Stored data entries:
=======

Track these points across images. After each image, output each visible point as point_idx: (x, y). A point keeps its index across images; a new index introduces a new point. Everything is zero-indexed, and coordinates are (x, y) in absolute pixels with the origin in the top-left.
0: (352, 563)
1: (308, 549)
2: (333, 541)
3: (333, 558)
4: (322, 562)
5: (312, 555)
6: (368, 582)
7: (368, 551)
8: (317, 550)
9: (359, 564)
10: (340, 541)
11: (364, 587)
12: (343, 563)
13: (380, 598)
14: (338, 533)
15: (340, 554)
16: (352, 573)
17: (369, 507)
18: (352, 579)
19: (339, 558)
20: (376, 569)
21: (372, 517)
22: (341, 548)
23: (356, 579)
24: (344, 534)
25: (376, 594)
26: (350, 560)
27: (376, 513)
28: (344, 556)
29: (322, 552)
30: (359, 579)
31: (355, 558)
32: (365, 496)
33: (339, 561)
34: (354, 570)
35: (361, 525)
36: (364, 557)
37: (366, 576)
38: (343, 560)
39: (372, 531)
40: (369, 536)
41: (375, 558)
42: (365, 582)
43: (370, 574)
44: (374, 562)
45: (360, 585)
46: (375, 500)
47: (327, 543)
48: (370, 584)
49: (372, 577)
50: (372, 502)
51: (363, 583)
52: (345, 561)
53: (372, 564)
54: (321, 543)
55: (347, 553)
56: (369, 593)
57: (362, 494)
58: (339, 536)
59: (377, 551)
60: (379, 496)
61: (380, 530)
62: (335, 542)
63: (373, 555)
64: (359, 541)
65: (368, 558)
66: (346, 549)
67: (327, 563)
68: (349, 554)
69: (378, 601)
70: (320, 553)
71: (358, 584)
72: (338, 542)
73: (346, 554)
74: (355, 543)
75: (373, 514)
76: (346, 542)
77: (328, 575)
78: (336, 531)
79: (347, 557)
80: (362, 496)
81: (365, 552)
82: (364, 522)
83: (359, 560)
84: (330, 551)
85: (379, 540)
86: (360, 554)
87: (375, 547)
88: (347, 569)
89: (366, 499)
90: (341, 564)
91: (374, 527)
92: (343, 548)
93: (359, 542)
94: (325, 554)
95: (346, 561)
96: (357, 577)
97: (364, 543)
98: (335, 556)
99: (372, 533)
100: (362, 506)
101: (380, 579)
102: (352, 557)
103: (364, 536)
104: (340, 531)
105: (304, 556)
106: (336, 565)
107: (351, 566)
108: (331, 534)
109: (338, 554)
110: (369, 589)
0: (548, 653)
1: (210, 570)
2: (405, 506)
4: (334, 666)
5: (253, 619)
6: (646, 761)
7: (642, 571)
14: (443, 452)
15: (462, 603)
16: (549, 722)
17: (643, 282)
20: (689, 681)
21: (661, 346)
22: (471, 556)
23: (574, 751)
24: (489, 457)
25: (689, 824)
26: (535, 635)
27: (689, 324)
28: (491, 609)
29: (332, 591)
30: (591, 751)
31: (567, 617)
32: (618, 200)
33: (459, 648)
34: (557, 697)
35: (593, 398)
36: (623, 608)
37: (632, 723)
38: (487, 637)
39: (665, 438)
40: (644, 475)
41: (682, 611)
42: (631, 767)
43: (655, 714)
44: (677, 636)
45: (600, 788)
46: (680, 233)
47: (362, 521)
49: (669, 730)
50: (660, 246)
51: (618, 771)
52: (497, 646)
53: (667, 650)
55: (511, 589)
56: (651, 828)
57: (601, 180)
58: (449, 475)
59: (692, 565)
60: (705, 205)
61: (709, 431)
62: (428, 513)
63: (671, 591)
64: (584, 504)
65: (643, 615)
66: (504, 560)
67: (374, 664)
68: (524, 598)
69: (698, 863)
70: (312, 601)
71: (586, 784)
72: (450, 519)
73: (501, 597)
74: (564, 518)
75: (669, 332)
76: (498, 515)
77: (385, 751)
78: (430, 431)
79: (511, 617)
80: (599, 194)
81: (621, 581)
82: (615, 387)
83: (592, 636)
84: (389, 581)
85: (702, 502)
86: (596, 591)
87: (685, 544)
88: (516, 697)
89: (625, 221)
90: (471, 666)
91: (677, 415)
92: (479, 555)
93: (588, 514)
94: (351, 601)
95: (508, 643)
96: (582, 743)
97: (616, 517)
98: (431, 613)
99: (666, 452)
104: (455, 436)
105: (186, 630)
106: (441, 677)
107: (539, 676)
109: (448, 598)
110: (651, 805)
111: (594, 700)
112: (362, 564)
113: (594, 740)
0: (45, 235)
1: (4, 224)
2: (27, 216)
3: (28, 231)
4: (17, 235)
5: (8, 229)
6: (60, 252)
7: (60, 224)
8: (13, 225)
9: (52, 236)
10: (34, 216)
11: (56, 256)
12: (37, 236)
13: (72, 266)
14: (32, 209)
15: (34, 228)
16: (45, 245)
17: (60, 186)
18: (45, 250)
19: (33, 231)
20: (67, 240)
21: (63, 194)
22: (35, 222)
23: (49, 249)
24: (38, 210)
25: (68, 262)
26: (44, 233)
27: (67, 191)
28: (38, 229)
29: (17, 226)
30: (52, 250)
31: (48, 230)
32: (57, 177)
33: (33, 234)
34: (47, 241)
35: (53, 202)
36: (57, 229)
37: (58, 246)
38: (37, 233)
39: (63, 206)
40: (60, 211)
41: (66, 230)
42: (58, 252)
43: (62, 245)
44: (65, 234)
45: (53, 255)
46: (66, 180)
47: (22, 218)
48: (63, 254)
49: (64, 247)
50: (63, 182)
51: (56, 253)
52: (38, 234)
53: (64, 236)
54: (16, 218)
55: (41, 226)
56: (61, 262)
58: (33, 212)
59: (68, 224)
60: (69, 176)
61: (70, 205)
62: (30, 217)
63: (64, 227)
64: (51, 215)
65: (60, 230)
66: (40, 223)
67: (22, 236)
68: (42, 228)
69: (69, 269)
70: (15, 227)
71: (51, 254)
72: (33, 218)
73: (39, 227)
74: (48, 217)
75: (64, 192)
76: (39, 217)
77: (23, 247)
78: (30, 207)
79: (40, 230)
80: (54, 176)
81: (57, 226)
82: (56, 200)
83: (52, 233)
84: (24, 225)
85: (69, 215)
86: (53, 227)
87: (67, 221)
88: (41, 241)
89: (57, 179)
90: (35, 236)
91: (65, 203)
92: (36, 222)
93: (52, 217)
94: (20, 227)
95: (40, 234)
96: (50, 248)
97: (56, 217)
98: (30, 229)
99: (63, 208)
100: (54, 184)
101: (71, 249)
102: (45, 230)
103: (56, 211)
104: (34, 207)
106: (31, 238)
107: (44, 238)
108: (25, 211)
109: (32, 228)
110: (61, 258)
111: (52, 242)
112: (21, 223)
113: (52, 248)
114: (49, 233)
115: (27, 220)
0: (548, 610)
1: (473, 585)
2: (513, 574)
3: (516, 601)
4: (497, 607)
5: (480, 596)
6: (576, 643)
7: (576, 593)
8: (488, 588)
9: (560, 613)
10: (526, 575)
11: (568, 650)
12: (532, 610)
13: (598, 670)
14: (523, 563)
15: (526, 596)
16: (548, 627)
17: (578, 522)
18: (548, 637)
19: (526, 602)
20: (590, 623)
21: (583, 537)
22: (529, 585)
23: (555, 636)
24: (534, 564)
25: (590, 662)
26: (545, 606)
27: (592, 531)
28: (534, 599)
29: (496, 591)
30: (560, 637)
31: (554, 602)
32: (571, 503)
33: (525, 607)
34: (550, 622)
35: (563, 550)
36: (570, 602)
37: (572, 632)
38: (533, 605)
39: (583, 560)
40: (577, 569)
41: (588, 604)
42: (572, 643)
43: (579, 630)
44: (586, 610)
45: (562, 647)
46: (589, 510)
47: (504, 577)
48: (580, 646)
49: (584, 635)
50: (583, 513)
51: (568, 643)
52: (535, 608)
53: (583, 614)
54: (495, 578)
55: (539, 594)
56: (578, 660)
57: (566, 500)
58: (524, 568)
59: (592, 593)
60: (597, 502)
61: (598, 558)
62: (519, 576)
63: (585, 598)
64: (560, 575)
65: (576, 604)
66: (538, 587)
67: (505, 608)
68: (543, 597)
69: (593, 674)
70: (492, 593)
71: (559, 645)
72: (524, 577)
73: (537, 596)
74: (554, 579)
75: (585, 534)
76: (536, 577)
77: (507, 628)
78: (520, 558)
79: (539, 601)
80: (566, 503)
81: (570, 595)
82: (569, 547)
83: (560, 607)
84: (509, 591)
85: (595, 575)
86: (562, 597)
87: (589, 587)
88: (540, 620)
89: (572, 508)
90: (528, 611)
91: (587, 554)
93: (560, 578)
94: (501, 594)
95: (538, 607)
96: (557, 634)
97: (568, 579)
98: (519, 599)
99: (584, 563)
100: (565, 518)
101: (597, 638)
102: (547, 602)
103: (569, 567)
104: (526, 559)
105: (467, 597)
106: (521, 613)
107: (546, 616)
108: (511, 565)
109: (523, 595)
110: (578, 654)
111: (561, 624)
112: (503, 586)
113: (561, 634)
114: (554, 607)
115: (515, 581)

=======

EXERCISE DIRECTIONS ▸
Print, from the entries above, the line with "102: (352, 557)", the line with "109: (338, 554)" and all lines between them, exactly and with nothing else.

ANSWER SECTION ▸
102: (352, 557)
103: (364, 536)
104: (340, 531)
105: (304, 556)
106: (336, 565)
107: (351, 566)
108: (331, 534)
109: (338, 554)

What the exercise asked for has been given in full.